We propose PostCam, a framework for novel-view video generation that enables post-capture editing of camera trajectories in dynamic scenes. We find that existing video recapture methods suffer from suboptimal camera motion injection strategies; such suboptimal designs not only limit camera control precision but also result in generated videos that fail to preserve fine visual details from the source video. To achieve more accurate and flexible motion manipulation, PostCam introduces a query-shared cross-attention module. It integrates two distinct forms of control signals: the 6-DoF camera poses and the 2D rendered video frames. By fusing them into a unified representation within a shared feature space, our model can extract underlying motion cues, which enhances both control precision and generation quality. Furthermore, we adopt a two-stage training strategy: the model first learns coarse camera control from pose inputs, and then incorporates visual information to refine motion accuracy and enhance visual fidelity. Experiments on both real-world and synthetic datasets demonstrate that PostCam outperforms state-of-the-art methods by over 20% in camera control precision and view consistency, while achieving the highest video generation quality. Our project webpage is publicly available at: https://cccqaq.github.io/PostCam.github.io/

Paper Structure

This paper contains 19 sections, 7 equations, 5 figures, 5 tables.

Figures (5)

  • Figure 1: Given a source video (left) and a target camera trajectory (middle), PostCam generates high-quality novel-view videos (right), enabling post-capture editing of camera motion in dynamic scenes. Despite using a lightweight backbone with only 1.3B-parameters, PostCam achieves precise trajectory control and high-fidelity novel-view synthesis across a wide range of video styles and motion patterns.
  • Figure 2: Comparison with State-of-the-Art Methods in Real Dynamic Scenes. We compare the last-frame results of state-of-the-art (SOTA) methods and our approach, with the last frame of the source video shown in the first column for reference. Across all examples, our method consistently preserves fine details (e.g., faces, hands), while SOTA methods often suffer from blurring, distortion, and identity drift. Moreover, our approach remains robust even in challenging cases where SOTA methods fail completely (rows 4--5), producing high-quality and temporally coherent results. For more comparisons, please refer to our supplementary videos.
  • Figure 3: Framework overview. The model stacks multiple transformer blocks along three parallel pathways. (a) The source video is first encoded into latent space and then concatenated with noised latents before entering the transformer blocks. (b) the camera parameters are processed by a lightweight encoder and injected into every block via query-shared cross-attention. (c) the rendered video is similarly encoded into latent space; within each block, it undergoes self-attention to extract high-level visual features. An exploded view (bottom right) depicts the internal structure of a transformer block.
  • Figure 4: Qualitative comparison results. We compare our method against SOTA (column 3,4,5,6) under specific camera motions (column 2, showing direction and render). Source frames (initial, middle, final) are in column 1. Das, an I2V model, fails to generate coherent results. TrajectoryCrafter, relying on rendering, fails when render data is inaccurate (due to depth errors) or incomplete caused by the source video's own motion (e.g., the missing head in scene 2's final frame). ReCamMaster, though render-agnostic, struggles to achieve both quality and motion precision in difficult scenes.
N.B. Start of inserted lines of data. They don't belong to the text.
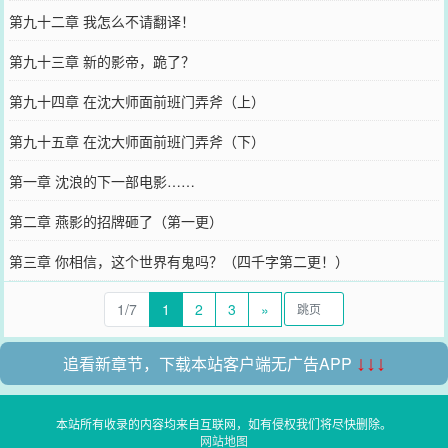
第九十二章 我怎么不请翻译！
第九十三章 新的影帝，跪了？
第九十四章 在沈大师面前班门弄斧（上）
第九十五章 在沈大师面前班门弄斧（下）
第一章 沈浪的下一部电影……
第二章 燕影的招牌砸了（第一更）
第三章 你相信，这个世界有鬼吗？（四千字第二更！）
1/7
1
2
3
»
追看新章节，下载本站客户端无广告APP
↓↓↓
本站所有收录的内容均来自互联网，如有侵权我们将尽快删除。
网站地图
Our method robustly generates high-quality results across all scenes, faithfully aligns with source content and achieves superior pose accuracy.
  • Figure 5: Comparisons under different conditions. Our method achieves faithful preservation of fine details and more accurate background generation while ensuring accurate camera motion control. The red boxes highlight that, even when distortions occur in the rendered views, only our results retain fine details, such as the cigarette in the person's hand, while achieving superior pose accuracy.